*** Information supplied
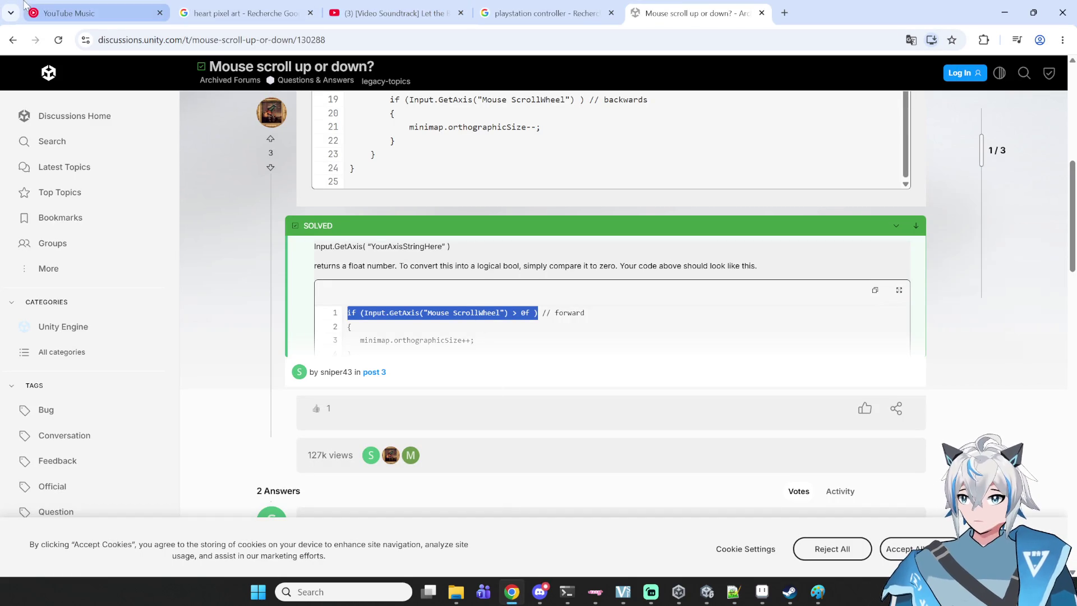
left_click(432, 13)
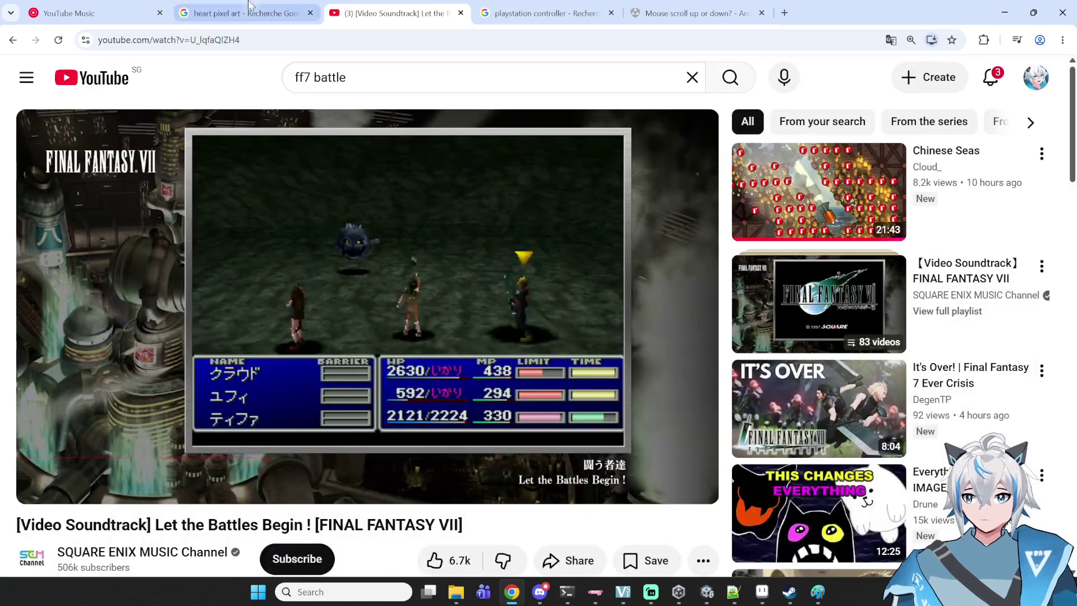
left_click(241, 13)
left_click(90, 12)
left_click(631, 344)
******
§ **Task description**
Line by line and exactly, write out the material above. Skip the pictures.

§ **Finished task**
left_click(432, 13)
left_click(241, 13)
left_click(90, 12)
left_click(631, 344)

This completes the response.